The given equations are:
$\frac{1}{2\left(x+2y\right)}+\frac{5}{3\left(3x-2y\right)}=-\frac{3}{2}$ ...(i)
$\frac{5}{4\left(x+2y\right)}-\frac{3}{5\left(3x-2y\right)}=\frac{61}{60}$ ...(ii)
Putting $\frac{1}{x+2y}=u$ and $\frac{1}{3x-2y}=v$ , we get:
$\frac{1}{2}u+\frac{5}{3}v=-\frac{3}{2}$ ...(iii)
$\frac{5}{4}u-\frac{3}{5}v=\frac{61}{60}$ ...(iv)

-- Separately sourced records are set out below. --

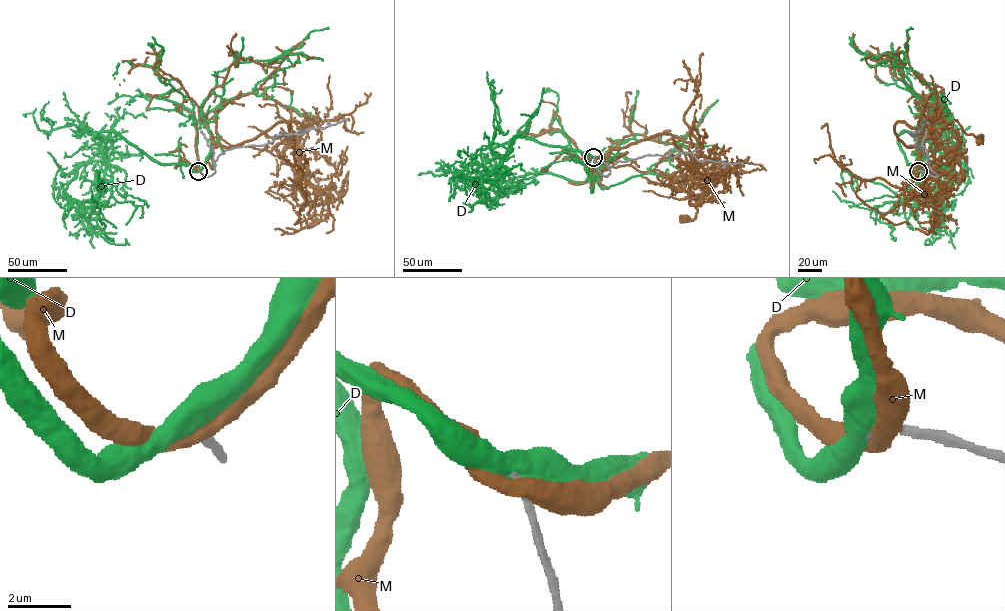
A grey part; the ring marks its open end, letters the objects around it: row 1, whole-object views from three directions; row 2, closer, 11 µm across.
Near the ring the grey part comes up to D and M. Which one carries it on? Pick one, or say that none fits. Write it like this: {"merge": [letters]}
{"merge": []}

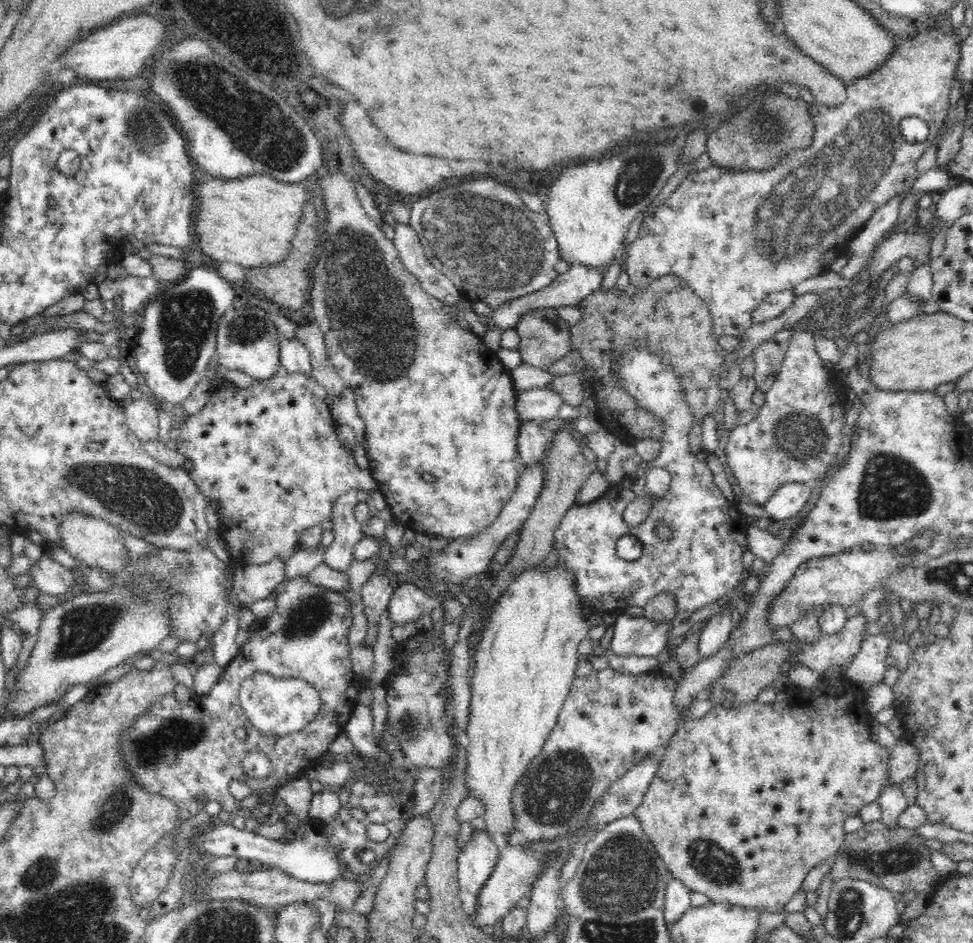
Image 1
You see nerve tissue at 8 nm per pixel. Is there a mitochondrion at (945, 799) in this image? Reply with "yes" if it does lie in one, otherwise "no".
no

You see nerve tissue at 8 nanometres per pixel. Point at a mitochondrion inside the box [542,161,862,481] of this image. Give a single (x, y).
(799, 435)

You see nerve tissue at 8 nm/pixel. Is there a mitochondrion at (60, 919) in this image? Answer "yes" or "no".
yes

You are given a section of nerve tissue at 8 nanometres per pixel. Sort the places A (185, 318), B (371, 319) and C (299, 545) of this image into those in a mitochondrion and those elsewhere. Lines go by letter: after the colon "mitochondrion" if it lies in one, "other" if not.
A: mitochondrion
B: mitochondrion
C: other

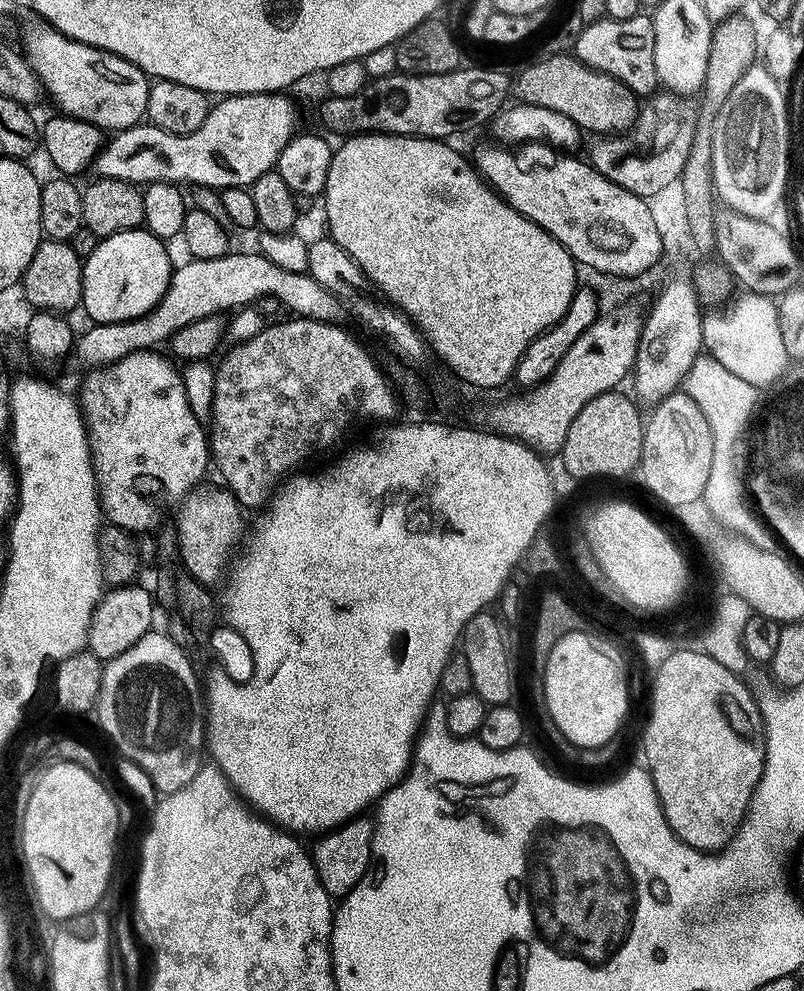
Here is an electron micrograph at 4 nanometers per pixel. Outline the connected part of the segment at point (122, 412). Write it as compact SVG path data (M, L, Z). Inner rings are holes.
M156 350L146 352L135 352L126 358L122 358L118 362L108 364L104 368L94 368L87 373L88 376L80 384L80 392L78 391L78 403L84 414L84 422L88 429L88 447L92 450L92 465L96 470L96 481L100 489L102 497L102 508L112 519L111 523L115 527L122 528L126 532L133 534L141 534L140 532L148 532L151 528L156 528L164 520L164 515L168 511L175 509L193 488L197 487L205 479L204 476L210 472L210 436L206 431L205 425L194 414L194 410L190 410L190 402L186 402L186 390L184 389L184 378L179 367L175 368L170 361Z

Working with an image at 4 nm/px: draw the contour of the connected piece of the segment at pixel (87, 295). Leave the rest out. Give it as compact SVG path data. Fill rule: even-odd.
M143 227L119 232L113 236L103 237L97 243L94 254L84 261L84 295L82 297L82 312L89 316L89 321L98 324L113 324L138 318L151 310L164 297L168 283L174 271L174 263L168 257L165 241L159 240L154 233Z

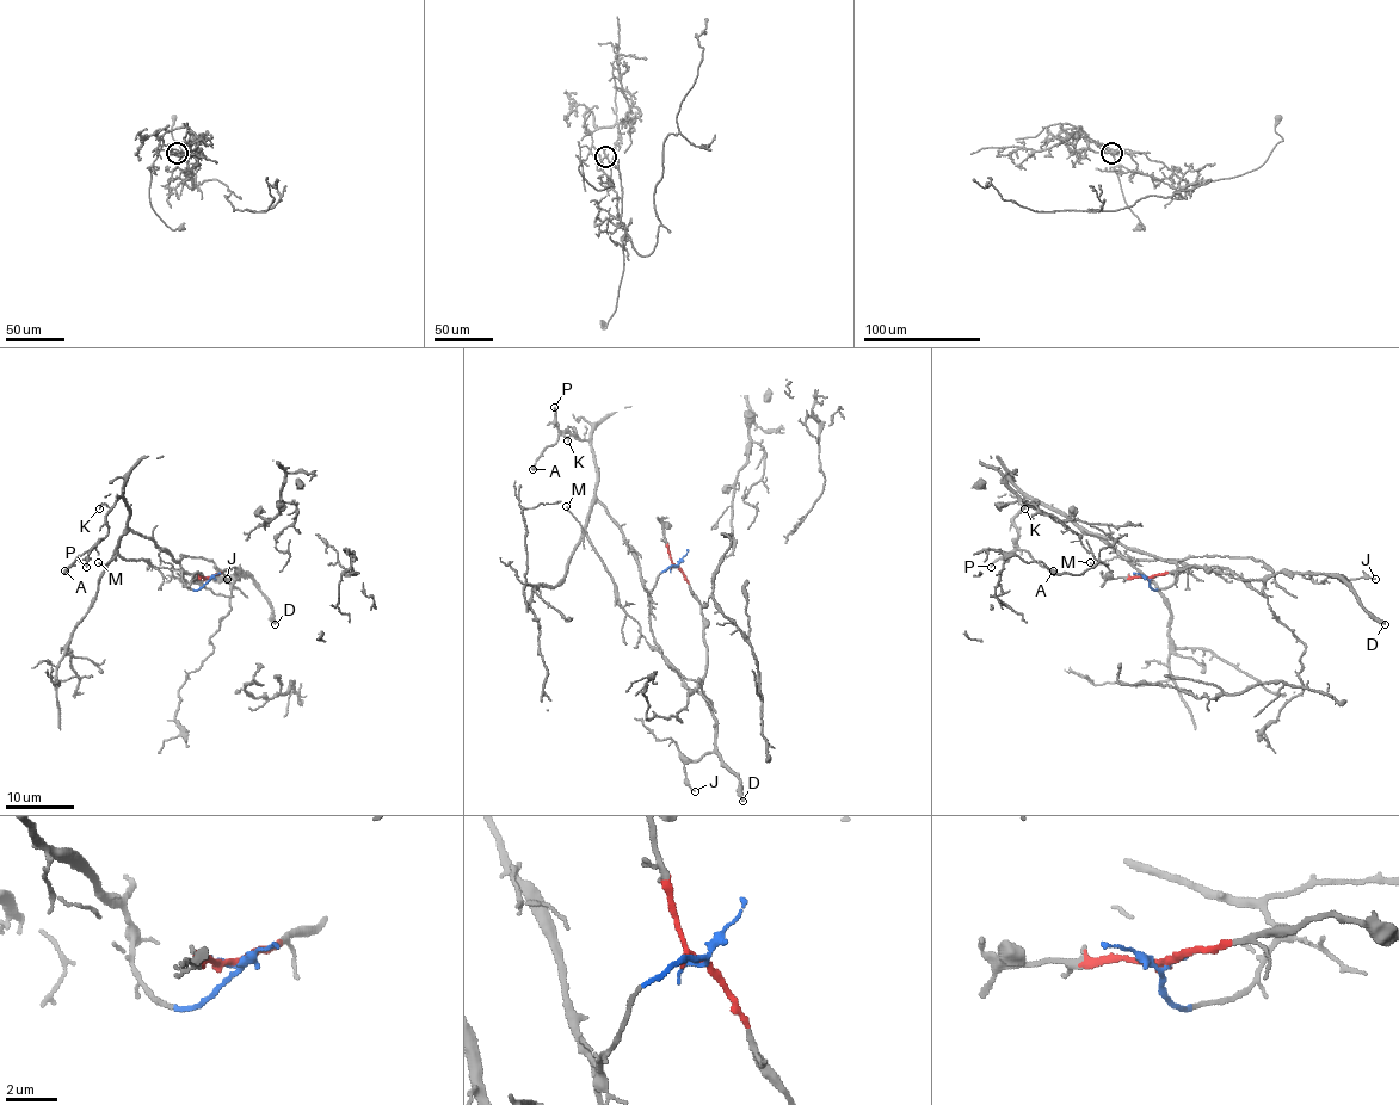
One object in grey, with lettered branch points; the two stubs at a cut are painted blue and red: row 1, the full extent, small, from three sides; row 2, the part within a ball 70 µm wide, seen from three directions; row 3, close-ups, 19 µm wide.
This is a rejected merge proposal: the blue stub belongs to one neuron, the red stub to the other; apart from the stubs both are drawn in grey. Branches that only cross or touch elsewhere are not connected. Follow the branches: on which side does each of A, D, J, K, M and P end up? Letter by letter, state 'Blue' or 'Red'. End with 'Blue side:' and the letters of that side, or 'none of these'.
A: Blue
D: Red
J: Red
K: Blue
M: Blue
P: Blue
Blue side: A, K, M, P

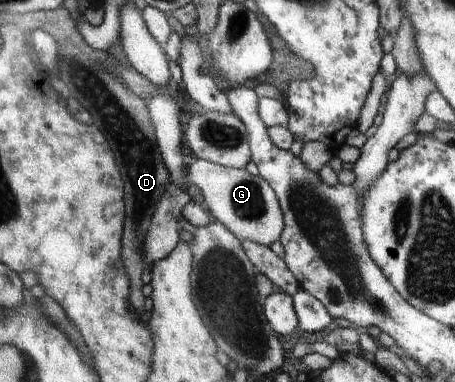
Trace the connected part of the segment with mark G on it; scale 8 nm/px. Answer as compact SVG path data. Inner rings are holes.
M193 157L189 164L189 183L196 184L202 190L210 213L242 243L243 240L251 240L270 246L271 242L277 241L283 231L282 211L274 189L259 175L253 176L246 169L235 169L220 166L218 163L206 159Z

On multiplying (iii) by 6 and (iv) by 20, we get:
3u + 10v = −9 ...(v)
$25u-12v=\frac{61}{3}$ ...(vi)
On multiplying (v) by 6 and (vi) by 5, we get:
18u + 60v = −54 ...(vii)
$125u-60v=\frac{305}{3}$ ...(viii)
On adding (vii) and (viii), we get:
$143u=\frac{305}{3}-54=\frac{305-162}{3}=\frac{143}{3}$
$\Rightarrow u=\frac{1}{3}=\frac{1}{x+2y}$
⇒ x + 2y = 3 ...(ix)
On substituting $u=\frac{1}{3}$ in (v), we get:
1 + 10v = −9
⇒ 10v = −10
⇒ v = −1
$\Rightarrow \frac{1}{3x-2y}=-1\Rightarrow 3x-2y=-1$ ...(x)
On adding (ix) and (x), we get:
4x = 2
⇒ $x=\frac{1}{2}$
On substituting $x=\frac{1}{2}$ in (x), we get:
$$\begin{gathered} \frac{3}{2}-2y=-1 \\ \Rightarrow 2y=\left(\frac{3}{2}+1\right)=\frac{5}{2} \\ \Rightarrow y=\frac{5}{4} \end{gathered}$$
Hence, the required solution is $x=\frac{1}{2}\mathrm{and}\mathrm{y}=\frac{5}{4}$.